Mary Todd Lincoln, A Hemp Farmer's Daughter

Last week, the Mary Todd Lincoln House in Lexington, Kentucky celebrated the 200th birthday of our former first lady. It's fitting that the celebration came as Kentucky Senator Mitch McConnell signed off on language for a farm bill that will legalize hemp cultivation in the US, should President Trump choose to sign it.

Mary Todd was a Southern Belle from a prominent, founding family of Fayette county, Kentucky. According to the Kentucky Office in Lexington:

Hemp was introduced at an early date [in Fayette]. Nathan Burrowes, a county resident, invented a machine for cleaning it [in 1796]. The soil produced fine hemp and in 1870 the county grew 4.3 million pounds. The crop declined in the 1890s because of increased demand for tobacco and competition from imported hemp from the Philippines. In 1941, when the federal government saw a possible shortage of manila rope from the Philippines, farmers were encouraged to grow hemp once again for use in World War II. The crop declined again in 1945.




After their marriage in 1842, the Lincolns visited Lexington several times and stayed at the family home on Main street, which is open to the public today. Nearby is the Hunt-Morgan house, built in 1814 for the first millionaire west of the Alleghenies, a hemp merchant named John Wesley Hunt. Among Hunt’s descendants was Confederate General John Hunt Morgan, the flamboyant leader of the guerrilla fighters known as "Morgan’s Raiders." Morgan’s nephew, Thomas Hunt Morgan, born in Lexington in 1866, would become the first Kentuckian to win a Nobel Prize, for his work in genetics.

On November 5, 1849, President Lincoln wrote a letter to William B. Preston, Secretary of the Navy, recommending Mary Todd's uncle, Dr. John T. Parker, for the Hemp Agency of Kentucky. He wrote,

Dear Sir: Being here in Kentucky on private business, I have learned that the name of Dr. John T. Parker is before you as an applicant for the Hemp Agency of the State. I understand that his name has been presented in accordance with the wish of the hemp-growers, rather than his own. I personally know him to be a gentleman of high character, of excellent general information, and, withal, an experienced hemp grower himself. 

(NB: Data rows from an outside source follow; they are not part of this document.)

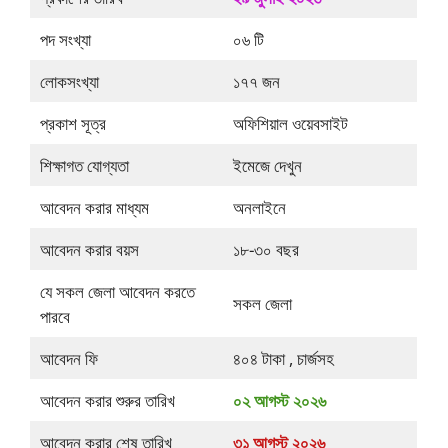
পদ সংখ্যা
০৬ টি
লোকসংখ্যা
১৭৭ জন
প্রকাশ সূত্র
অফিশিয়াল ওয়েবসাইট
শিক্ষাগত যোগ্যতা
ইমেজে দেখুন
আবেদন করার মাধ্যম
অনলাইনে
আবেদন করার বয়স
১৮-৩০ বছর
যে সকল জেলা আবেদন করতে
সকল জেলা
পারবে
আবেদন ফি
৪০৪ টাকা , চার্জসহ
আবেদন করার শুরুর তারিখ
০২ আগস্ট ২০২৬
আবেদন করার শেষ তারিখ
৩১ আগস্ট ২০২৬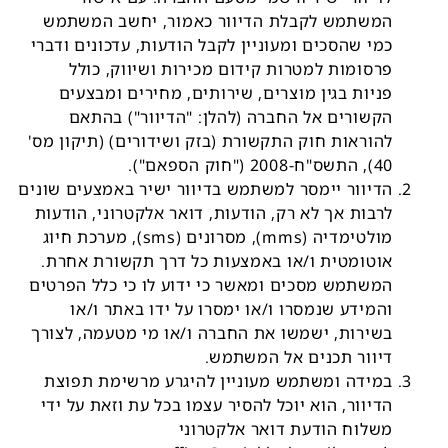
המשתמש לקבלת הדיוור כאמור, יחשב המשתמש
כמי שהסכים ומעוניין לקבל הודעות, עדכונים ודברי
פרסומות למטרות קידום מכירות ושיווק, כולל
פניות בגין מוצרים, שירותים, מחירים ומבצעים
הקשורים אל החברה (להלן: "הדיוור") בהתאם
להוראות חוק התקשורת (בזק ושידורים) (תיקון מס'
40), התשס"ח-2008 ("חוק הספאם").
הדיוור יימסר למשתמש בדיוור ישיר באמצעים שונים
לרבות אך לא רק, הודעות, דואר אלקטרוני, הודעות
מולטימדיה (mms), מסרונים (sms), מערכת חיוג
אוטומטית ו/או באמצעות כל דרך תקשורת אחרת.
המשתמש מסכים ומאשר כי ידוע לו כי כלל הפרטים
והמידע שנמסרו ו/או ימסרו על ידו באתר ו/או
בשירות, ישמשו את החברה ו/או מי מטעמה, לצורך
דיוור תכנים אל המשתמש.
במידה ומשתמש מעוניין להיגרע מרשימת תפוצת
הדיוור, הוא יוכל להסיר עצמו בכל עת וזאת על ידי
משלוח הודעת דואר אלקטרוני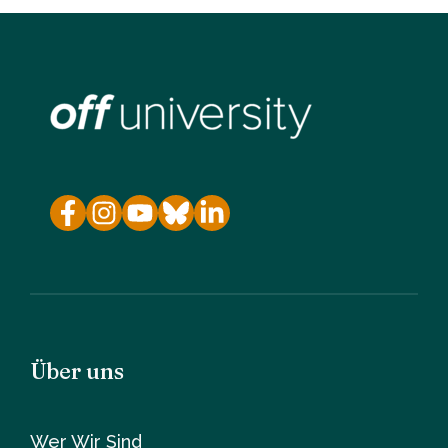
Über uns
Wer Wir Sind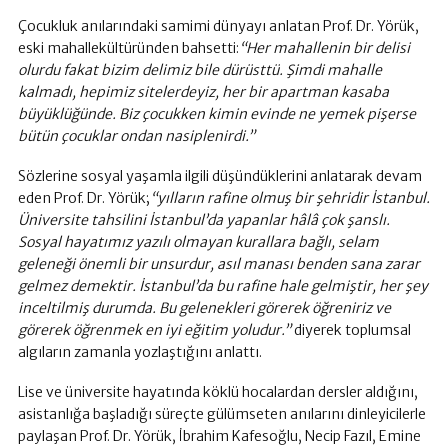
Çocukluk anılarındaki samimi dünyayı anlatan Prof. Dr. Yörük,
eski mahallekültüründen bahsetti:
“Her mahallenin bir delisi
olurdu fakat bizim delimiz bile dürüsttü. Şimdi mahalle
kalmadı, hepimiz sitelerdeyiz, her bir apartman kasaba
büyüklüğünde. Biz çocukken kimin evinde ne yemek pişerse
bütün çocuklar ondan nasiplenirdi.”
Sözlerine sosyal yaşamla ilgili düşündüklerini anlatarak devam
eden Prof. Dr. Yörük;
“yılların rafine olmuş bir şehridir İstanbul.
Üniversite tahsilini İstanbul’da yapanlar hâlâ çok şanslı.
Sosyal hayatımız yazılı olmayan kurallara bağlı, selam
geleneği önemli bir unsurdur, asıl manası benden sana zarar
gelmez demektir. İstanbul’da bu rafine hale gelmiştir, her şey
inceltilmiş durumda. Bu gelenekleri görerek öğreniriz ve
görerek öğrenmek en iyi eğitim yoludur.”
diyerek toplumsal
algıların zamanla yozlaştığını anlattı.
Lise ve üniversite hayatında köklü hocalardan dersler aldığını,
asistanlığa başladığı süreçte gülümseten anılarını dinleyicilerle
paylaşan Prof. Dr. Yörük, İbrahim Kafesoğlu, Necip Fazıl, Emine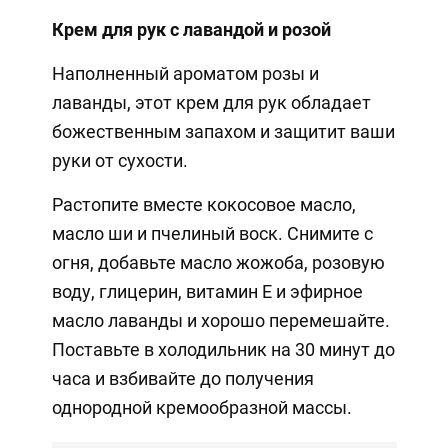
Крем для рук с лавандой и розой
Наполненный ароматом розы и
лаванды, этот крем для рук обладает
божественным запахом и защитит ваши
руки от сухости.
Растопите вместе кокосовое масло,
масло ши и пчелиный воск. Снимите с
огня, добавьте масло жожоба, розовую
воду, глицерин, витамин Е и эфирное
масло лаванды и хорошо перемешайте.
Поставьте в холодильник на 30 минут до
часа и взбивайте до получения
однородной кремообразной массы.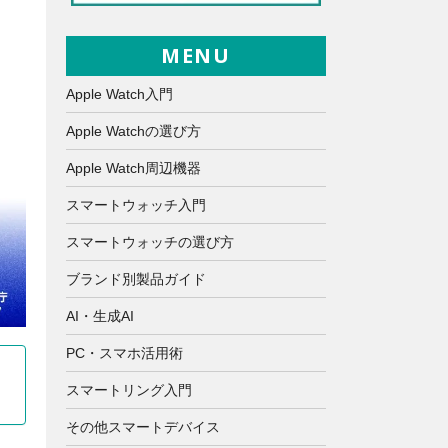
MENU
Apple Watch入門
Apple Watchの選び方
Apple Watch周辺機器
スマートウォッチ入門
スマートウォッチの選び方
ブランド別製品ガイド
AI・生成AI
PC・スマホ活用術
スマートリング入門
その他スマートデバイス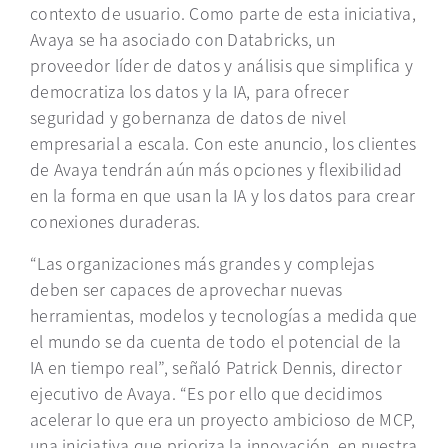
contexto de usuario. Como parte de esta iniciativa,
Avaya se ha asociado con Databricks, un
proveedor líder de datos y análisis que simplifica y
democratiza los datos y la IA, para ofrecer
seguridad y gobernanza de datos de nivel
empresarial a escala.
Con este anuncio, los clientes
de Avaya tendrán aún más opciones y flexibilidad
en la forma en que usan la IA y los datos para crear
conexiones duraderas.
“Las organizaciones más grandes y complejas
deben ser capaces de aprovechar nuevas
herramientas, modelos y tecnologías a medida que
el mundo se da cuenta de todo el potencial de la
IA en tiempo real”, señaló
Patrick Dennis, director
ejecutivo de Avaya.
“Es por ello que decidimos
acelerar lo que era un proyecto ambicioso de MCP,
una iniciativa que prioriza la innovación, en nuestra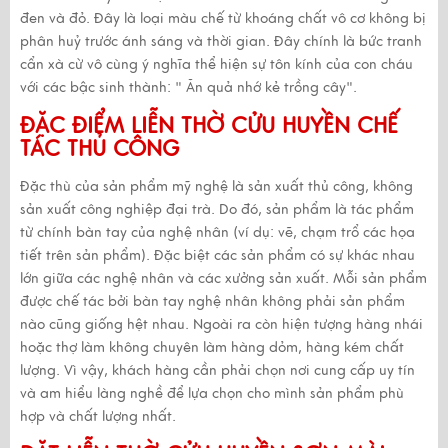
đen và đỏ. Đây là loại màu chế từ khoáng chất vô cơ không bị
phân huỷ trước ánh sáng và thời gian. Đây chính là bức tranh
cẩn xà cừ vô cùng ý nghĩa thể hiện sự tôn kính của con cháu
với các bậc sinh thành: " Ăn quả nhớ kẻ trồng cây".
ĐẶC ĐIỂM LIỄN THỜ CỬU HUYỀN CHẾ
TÁC THỦ CÔNG
Đặc thù của sản phẩm mỹ nghệ là sản xuất thủ công, không
sản xuất công nghiệp đại trà. Do đó, sản phẩm là tác phẩm
từ chính bàn tay của nghệ nhân (ví dụ: vẽ, chạm trổ các họa
tiết trên sản phẩm). Đặc biệt các sản phẩm có sự khác nhau
lớn giữa các nghệ nhân và các xưởng sản xuất. Mỗi sản phẩm
được chế tác bởi bàn tay nghệ nhân không phải sản phẩm
nào cũng giống hệt nhau. Ngoài ra còn hiện tượng hàng nhái
hoặc thợ làm không chuyên làm hàng dỏm, hàng kém chất
lượng. Vì vậy, khách hàng cần phải chọn nơi cung cấp uy tín
và am hiểu làng nghề để lựa chọn cho mình sản phẩm phù
hợp và chất lượng nhất.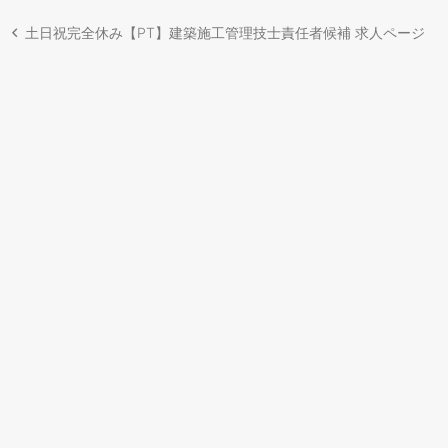
土日祝完全休み【PT】建築施工管理技士責任者候補 求人ページ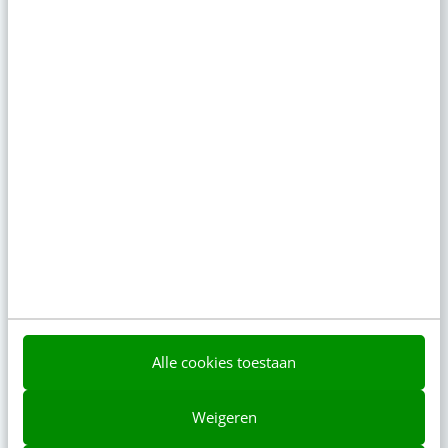
“Bedrijven die stevig staan in hun waarden
komen deze geopolitieke storm het beste
door” [podcast]
6 aug 2026
·
3 min
·
Zo bouw je een AI die het niet met je eens
is [stappenplan]
6 aug 2026
·
6 min
·
Populair
Je ‘sterke merk’ overleeft geen kwartier met
een AI-agent
AI-labels: wanneer zijn ze verplicht, verstandig
Alle cookies toestaan
of overbodig?
Weigeren
LinkedIn Ads is niet te duur, je biedt gewoon te
veel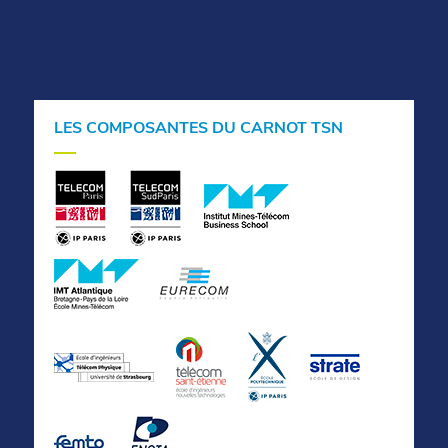
LES COMPOSANTES DU CARNOT TSN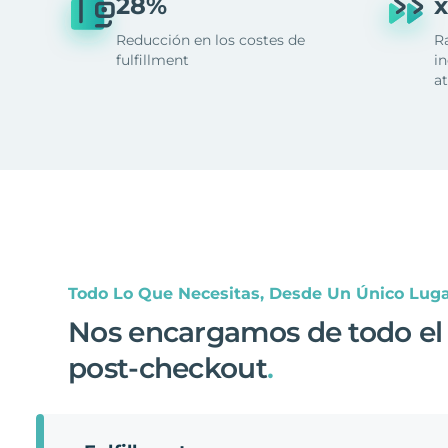
28%
x
Reducción en los costes de
R
fulfillment
in
at
Todo Lo Que Necesitas, Desde Un Único Lug
Nos encargamos de todo el
post-checkout
.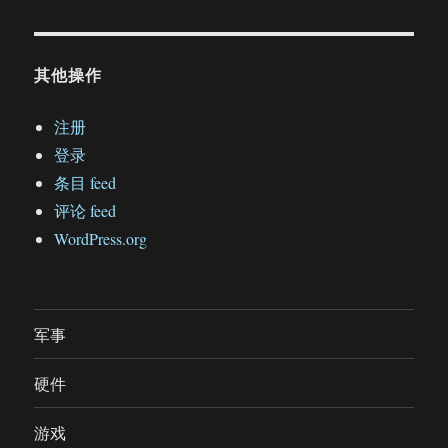
其他操作
注册
登录
条目 feed
评论 feed
WordPress.org
军事
硬件
游戏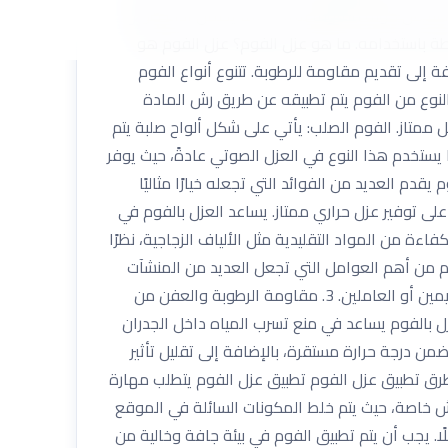
فضلاً عن كونه مقاومًا للماء، مما يضمن أداءً طويل
بطة باستخدامه. ما هو عزل الفوم؟ عزل الفوم هو
 إلى تقديم مقاومة للرطوبة. تتنوع أنواع الفوم
 النوع من الفوم يتم تطبيقه عن طريق رش المادة
ل ممتاز. الفوم الصلب: يأتي على شكل ألواح صلبة يتم
تثبيتها في الجدران أو الأسطح. هذا النوع أكثر متانة وفعالية في العزل الحراري ويُستخدم في الجدران والأرضيات. الفوم المرن (F يستخدم هذا النوع في العزل الصوتي عادةً، حيث يوفر
دم العديد من الفوائد التي تجعله خيارًا مثاليًا
ل الحراري من أهم ميزات الفوم هو قدرته على توفير عزل حراري ممتاز. يساعد العزل بالفوم في
اءة من المواد التقليدية مثل الألياف الزجاجية، نظرًا
بر خصائص العزل الصوتي لعزل الفوم من أهم العوامل التي تجعل العديد من المنشآت
التجارية والسكنية تعتمد عليه. يساعد الفوم في تقليل مستوى الضوضاء داخل المباني، مما يخلق بيئة أكثر هدوءًا وراحة للمقيمين أو العاملين. 3. مقاومة الرطوبة والعفن من
زل بالفوم يساعد في منع تسرب المياه داخل الجدران
ل المبنى، حيث يضمن درجة حرارة مستقرة، بالإضافة إلى تقليل تأثير
ر. طرق تطبيق عزل الفوم تطبيق عزل الفوم يتطلب مهارة
رش خاصة، حيث يتم خلط المكونات السائلة في الموقع
ا. يجب أن يتم تطبيق الفوم في بيئة جافة وخالية من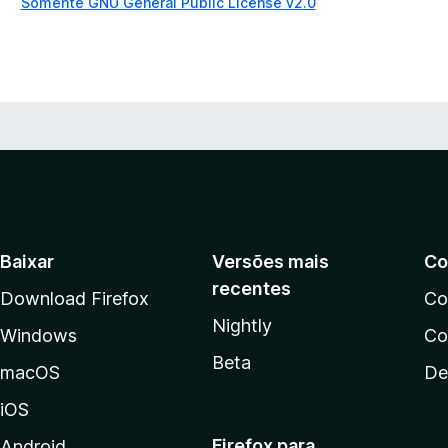
Somente GNU General Public License v2.0
ç
õ
e
s
Baixar
Versões mais
Co
recentes
Download Firefox
Co
Nightly
Windows
Co
Beta
macOS
De
iOS
Firefox para
Android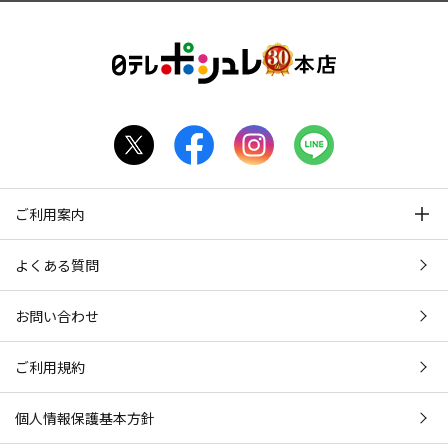
ご利用案内
よくある質問
お問い合わせ
ご利用規約
個人情報保護基本方針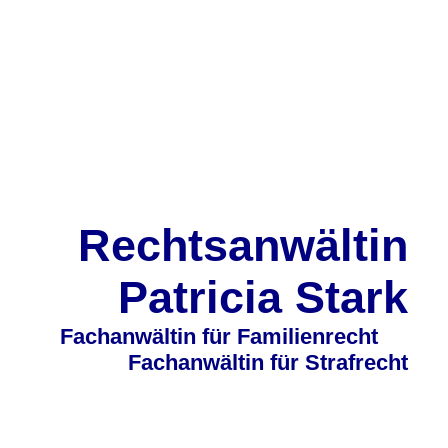
Rechtsanwältin
Patricia Stark
Fachan
wältin für Familienrecht
Fachanwältin für Strafrecht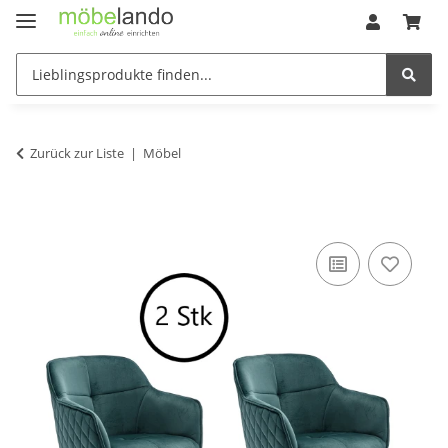
Zurück zur Liste
Möbel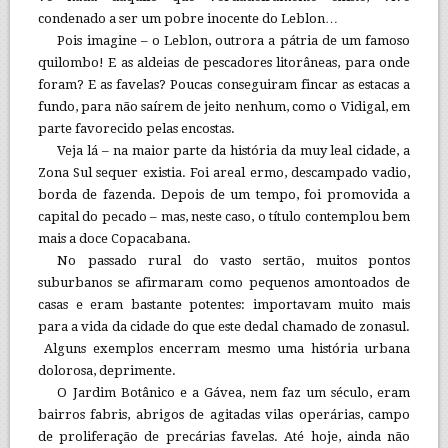
condenado a ser um pobre inocente do Leblon…
Pois imagine – o Leblon, outrora a pátria de um famoso
quilombo! E as aldeias de pescadores litorâneas, para onde
foram? E as favelas? Poucas conseguiram fincar as estacas a
fundo, para não saírem de jeito nenhum, como o Vidigal, em
parte favorecido pelas encostas.
Veja lá – na maior parte da história da muy leal cidade, a
Zona Sul sequer existia. Foi areal ermo, descampado vadio,
borda de fazenda. Depois de um tempo, foi promovida a
capital do pecado – mas, neste caso, o título contemplou bem
mais a doce Copacabana.
No passado rural do vasto sertão, muitos pontos
suburbanos se afirmaram como pequenos amontoados de
casas e eram bastante potentes: importavam muito mais
para a vida da cidade do que este dedal chamado de zonasul.
Alguns exemplos encerram mesmo uma história urbana
dolorosa, deprimente.
O Jardim Botânico e a Gávea, nem faz um século, eram
bairros fabris, abrigos de agitadas vilas operárias, campo
de proliferação de precárias favelas. Até hoje, ainda não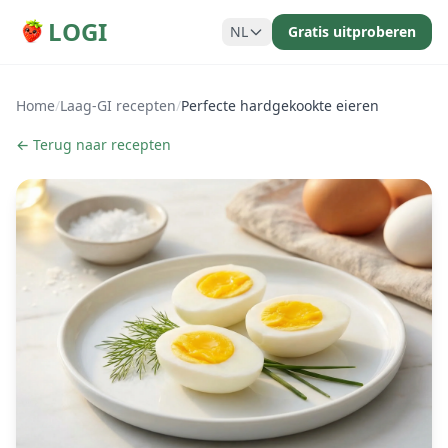
LOGI
NL
Gratis uitproberen
Home
/
Laag-GI recepten
/
Perfecte hardgekookte eieren
← Terug naar recepten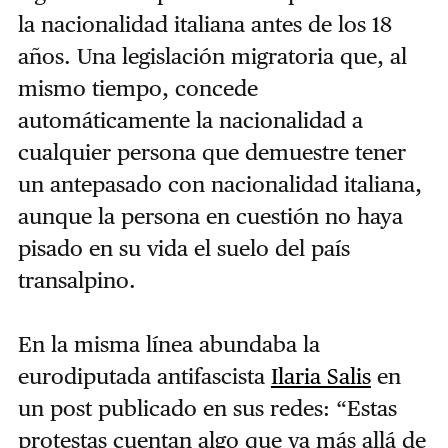
la nacionalidad italiana antes de los 18
años. Una legislación migratoria que, al
mismo tiempo, concede
automáticamente la nacionalidad a
cualquier persona que demuestre tener
un antepasado con nacionalidad italiana,
aunque la persona en cuestión no haya
pisado en su vida el suelo del país
transalpino.
En la misma línea abundaba la
eurodiputada antifascista
Ilaria Salis
en
un post publicado en sus redes: “Estas
protestas cuentan algo que va más allá de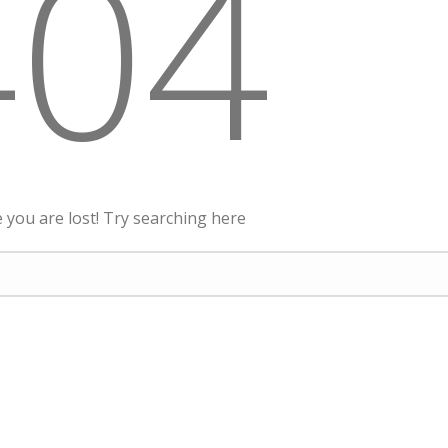
404
ke you are lost! Try searching here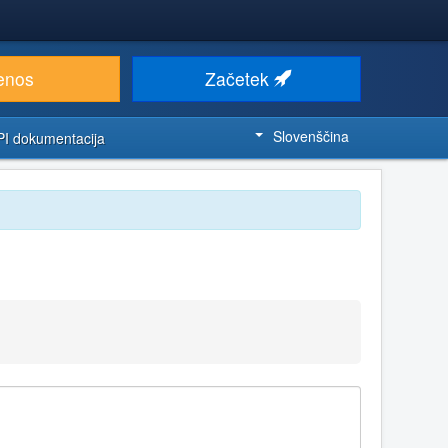
enos
Začetek
Slovenščina
PI dokumentacija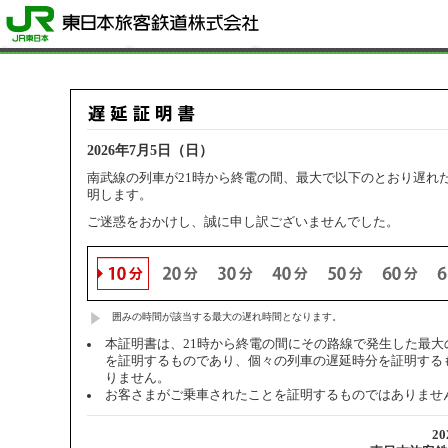
2026年7月5日（日）
南武線の列車が21時から終電の間、最大で以下のとおり遅れ
明します。
ご迷惑をおかけし、誠に申し訳ございませんでした。
囲みの時間が該当する最大の遅れ時間となります。
本証明書は、21時から終電の間にその路線で発生した最大
を証明するものであり、個々の列車の遅延時分を証明する
りません。
お客さまがご乗車されたことを証明するものではありませ
2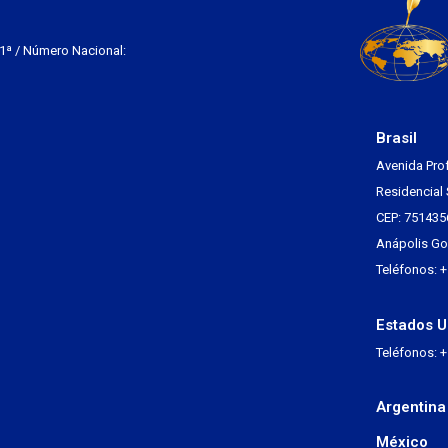
 1ª / Número Nacional:
Brasil
Avenida Pro
Residencial 
CEP: 751435
Anápolis Go 
Teléfonos: 
Estados U
Teléfonos: 
Argentina
México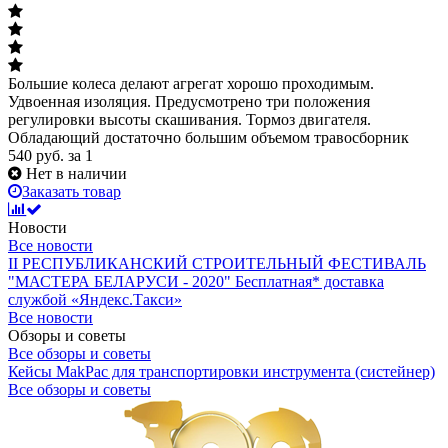
Большие колеса делают агрегат хорошо проходимым.
Удвоенная изоляция. Предусмотрено три положения
регулировки высоты скашивания. Тормоз двигателя.
Обладающий достаточно большим объемом травосборник
540
руб.
за 1
Нет в наличии
Заказать товар
Новости
Все новости
II РЕСПУБЛИКАНСКИЙ СТРОИТЕЛЬНЫЙ ФЕСТИВАЛЬ
"МАСТЕРА БЕЛАРУСИ - 2020"
Бесплатная* доставка
службой «Яндекс.Такси»
Все новости
Обзоры и советы
Все обзоры и советы
Кейсы MakPac для транспортировки инструмента (систейнер)
Все обзоры и советы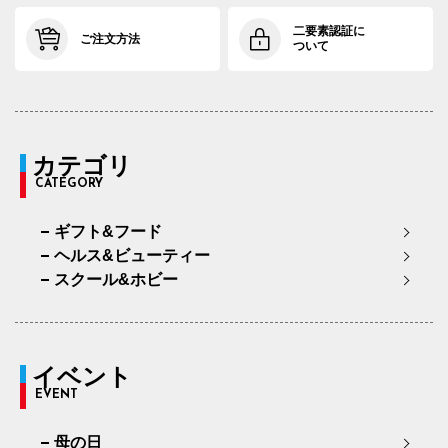
二要素認証に
ご注文方法
ついて
カテゴリ
CATEGORY
ギフト&フード
ヘルス&ビューティー
スクール&ホビー
イベント
EVENT
母の日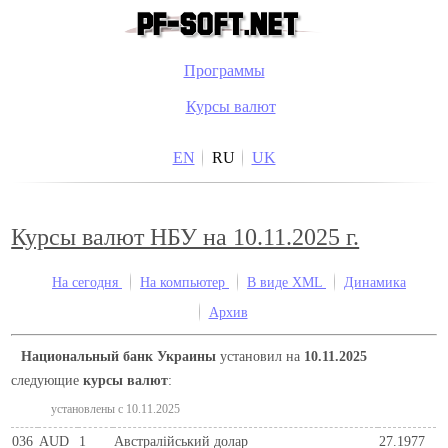
Программы
Курсы валют
EN
RU
UK
Курсы валют НБУ на 10.11.2025 г.
На сегодня
На компьютер
В виде XML
Динамика
Архив
Национальный банк Украины
установил на
10.11.2025
следующие
курсы валют
:
установлены c 10.11.2025
036
AUD
1
Австралійський долар
27.1977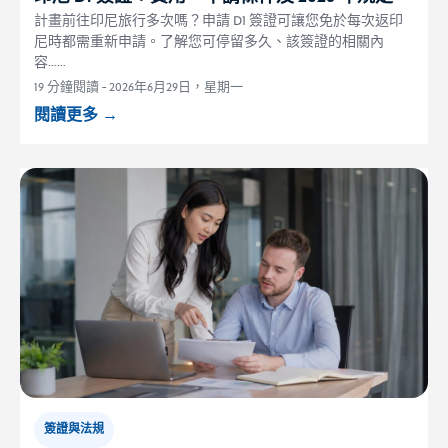
計畫前往印尼旅行多次嗎？申請 D1 簽證可讓您免於每次返印
尼時都需重新申請。了解您可停留多久、該簽證的相關內
容……
19 分鐘閱讀
-
2026年6月29日，星期一
閱讀更多
→
簽證與法規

Lincoln with her sons Willie and Tad in 1860.
It has been reported that after the death of her husband and two of her three sons, Mary, whose own mother died when she was six, was institutionalized at a sanitarium where hashish was prescribed. She was confined for four months in 1875 at Bellevue Place in Illinois, where patients "were routinely given popular drugs of the era." Typical treatments for her mental symptoms included chloral hydrate, bromide of potassium, opium, and cannabis, or various combinations of these.

Thus as with her contemporary Queen Victoria, we know that doctors who treated her prescribed cannabis, but don't have specific proof that she was given the treatment. The oft-repeated quote supposedly from Abraham Lincoln saying he liked to sit on his porch, smoke a hemp pipe, and play a harmonica has largely been debunked, although Lincoln did play a harmonica.